Super Girl and Visual Effects
Unfortunately, Super Girl feels more like a plot device than a fully fleshed-out character. Although actor Sasha Kaye shines as much as she can, given the thin nature of the role, she manages to make an impression with her disillusioned Cara Zorel, who holds an understandable grudge against humanity. A majority of the visual effects are superb. Still, one, in particular, is not: time travel is portrayed using a concept unlike anything we’ve seen before, but the CGI render of people looks like eerie wax dolls with classic hair, robbing certain big moments of their intended impact.

Barry Allen Shines
Despite its flaws, The Flash
Actor Ezra Miller excels in this double role, offering two dramatically different looks at the same character.

While the superhero fan service may be too strong at times, it does not overshadow the main plot.

Background on Ezra Miller
Ezra Miller, one of the actors in The Flash movie, has had a tumultuous few years, with multiple charges of serious crimes and currently serving probation.
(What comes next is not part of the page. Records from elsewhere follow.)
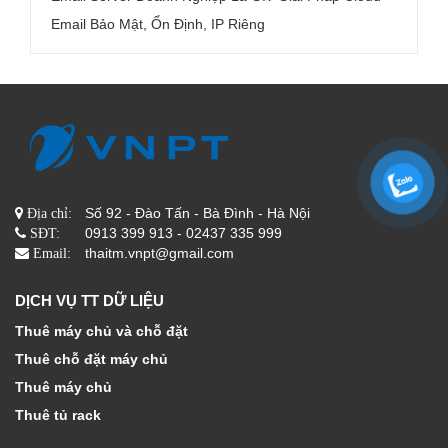
Email Bảo Mật, Ổn Định, IP Riêng
Số 92 - Đào Tấn - Bà Đình - Hà Nội
Địa chỉ:
0913 399 913 - 02437 335 999
SĐT:
thaitm.vnpt@gmail.com
Email:
DỊCH VỤ TT DỮ LIỆU
Thuê máy chủ và chỗ đặt
Thuê chỗ đặt máy chủ
Thuê máy chủ
Thuê tủ rack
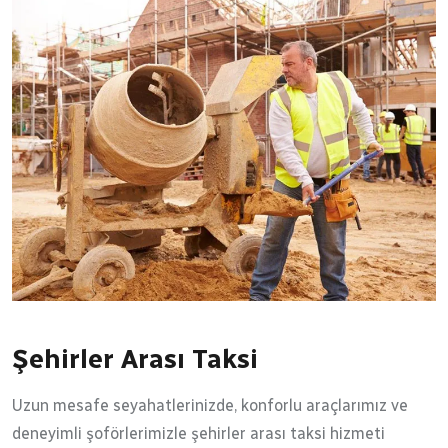
Şehirler Arası Taksi
Uzun mesafe seyahatlerinizde, konforlu araçlarımız ve
deneyimli şoförlerimizle şehirler arası taksi hizmeti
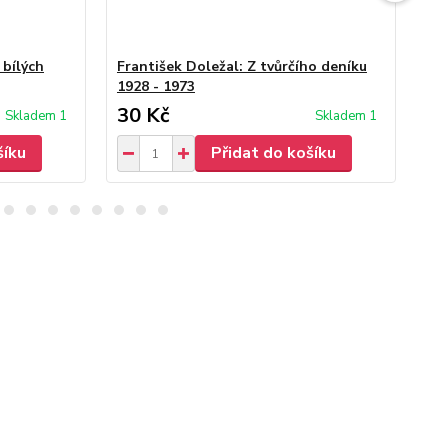
 bílých
František Doležal: Z tvůrčího deníku
Fr
1928 - 1973
30 Kč
30
Skladem 1
Skladem 1
šíku
Přidat do košíku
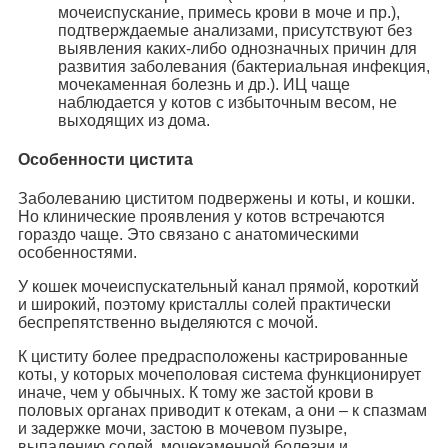
мочеиспускание, примесь крови в моче и пр.),
подтверждаемые анализами, присутствуют без
выявления каких-либо однозначных причин для
развития заболевания (бактериальная инфекция,
мочекаменная болезнь и др.). ИЦ чаще
наблюдается у котов с избыточным весом, не
выходящих из дома.
Особенности цистита
Заболеванию циститом подвержены и коты, и кошки.
Но клинические проявления у котов встречаются
гораздо чаще. Это связано с анатомическими
особенностями.
У кошек мочеиспускательный канал прямой, короткий
и широкий, поэтому кристаллы солей практически
беспрепятственно выделяются с мочой.
К циститу более предрасположены кастрированные
коты, у которых мочеполовая система функционирует
иначе, чем у обычных. К тому же застой крови в
половых органах приводит к отекам, а они – к спазмам
и задержке мочи, застою в мочевом пузыре,
выпадению солей, мочекаменной болезни и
Miller have apologized for her behavior and claims to be seeking help for her complex mental health issues.

The Flash

The Flash Movie Review
The Flash delivers an ambitious superhero movie with a tragic and heartfelt story of grief.
Strong performances and impressive visual effects.
The superhero fan service may be too strong at times, but it does not overshadow the main plot.

Opening Sequence
The film opens with the hands of a clock spinning into place at precisely 9:02, representing Barry’s ability to speed up and slow down time. The café where he is trapped is called Bilby’s, a nod to H.G. Wells’ The Time Machine. Barry’s constant hunger is tied into his need for carbs as fuel, and he orders a PBHRC on a roll.
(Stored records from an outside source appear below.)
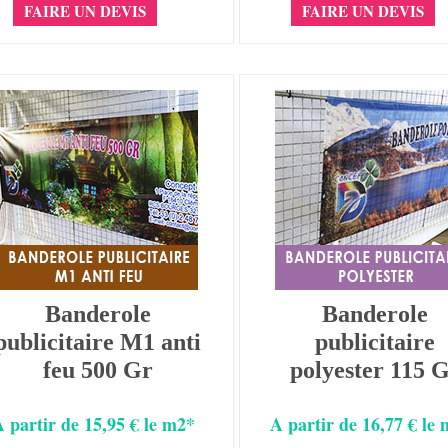
FAIRE UN DEVIS
FAIRE UN DEVIS
Banderole
Banderole
publicitaire M1 anti
publicitaire
feu 500 Gr
polyester 115 
A partir de 15,95 € le m2*
A partir de 16,77 € le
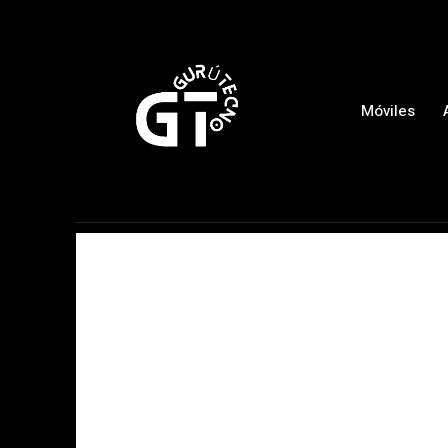
Móviles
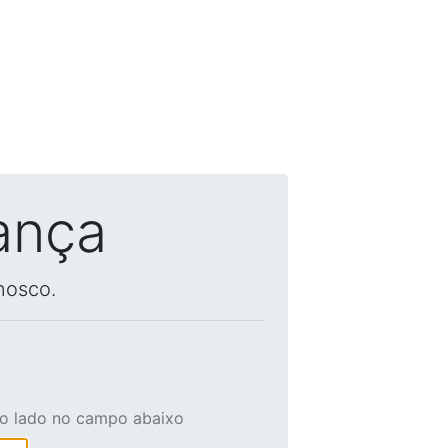
ança
nosco.
ao lado no campo abaixo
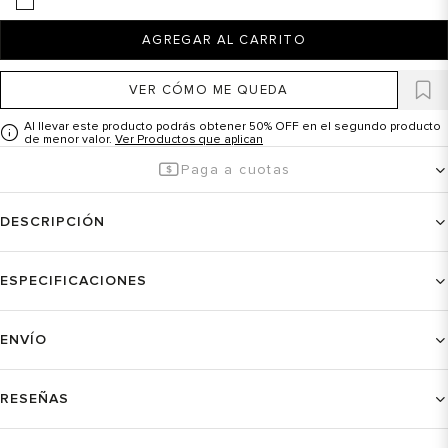
AGREGAR AL CARRITO
VER CÓMO ME QUEDA
Al llevar este producto podrás obtener 50% OFF en el segundo producto
de menor valor.
Ver Productos que aplican
Paga a cuotas
DESCRIPCIÓN
ESPECIFICACIONES
ENVÍO
RESEÑAS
Batman and Chemical Robbery
Bruce Wayne needs Barry’s help because of a robbery gone wrong. The robbers are using chemical weapons that were likely acquired from Ace Chemicals, and the criminals are the Falcons, a well-known Gotham City crime family. Bruce lays out a spike strip ahead of a school bus and follows the robbers on a bike while Barry heads to Gotham General Hospital. On the wall, we see that the hospital is the Martha Wayne Institute, which suggests that Bruce paid for the wing in honor of his mother.

The Flash

Barry’s Multiversal Dilemna
Barry’s ability to access the realm beyond the speed of light, which he calls the chrono bowl, is this movie’s visualization of the multiverse. Barry tells Bruce Wayne about his ability, and Bruce warns him about the dangers of destroying everything

The Flash is filled with Easter eggs and nods to the DC multiverse. It also tackles complex themes like time travel and the multiverse.
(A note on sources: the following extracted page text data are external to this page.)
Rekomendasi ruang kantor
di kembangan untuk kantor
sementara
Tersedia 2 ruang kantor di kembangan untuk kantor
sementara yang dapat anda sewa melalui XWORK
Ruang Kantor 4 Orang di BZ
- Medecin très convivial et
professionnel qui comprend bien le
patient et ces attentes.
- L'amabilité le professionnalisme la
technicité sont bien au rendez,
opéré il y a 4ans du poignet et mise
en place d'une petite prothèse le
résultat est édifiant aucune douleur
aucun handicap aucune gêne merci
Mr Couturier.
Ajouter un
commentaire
Flash Movie Easter Eggs Explained
The Flash movie features numerous Easter eggs that reference other DC movies and pop culture in general. Here’s a breakdown of some of the most notable ones:

In the opening scene, Bruce Wayne already knows that Barry will be time traveling at some point in his life because he saw Barry appearing through rift in time in “Batman v Superman.”
In Barry’s apartment, there is a poster of Raquel Welch from 1966’s “One Million Years BC” on the wall that Barry vibrates rapidly to phase through. This is a nod to “The Shawshank Redemption,” where Andy uses the same poster to cover him tunneling through his prison cell wall.
Barry alters history to put a can of tomatoes in Nora’s card, and the Speed Force is warm and golden because of his new suit. Later, when he leaves his mom to die, the color is cold and blue, which matches the coloring and Barry’s memory of his mom’s bed when she was alive and dancing with him that day.
Young Barry kicks over two receptacle cans for house number 13, foreshadowing how he will become Dark Flash by knocking two berries out of sync in a very unlucky position for both of them.
In young Barry’s bedroom, there are posters for other Warner titles, including “Pacific Rim” and “Inception,” and on the door, “V for Vendetta.”

During the battle of Metropolis, Bruce Wayne also comforted a kid in “Batman v Superman” by turning her away from her dead parents in nearby rubble.
Barry’s roommate has a tattoo of Eric Stoltz on his inner thigh, referencing how Stoltz was originally cast as Marty McFly in “Back to the Future” before being replaced by Michael J. Fox.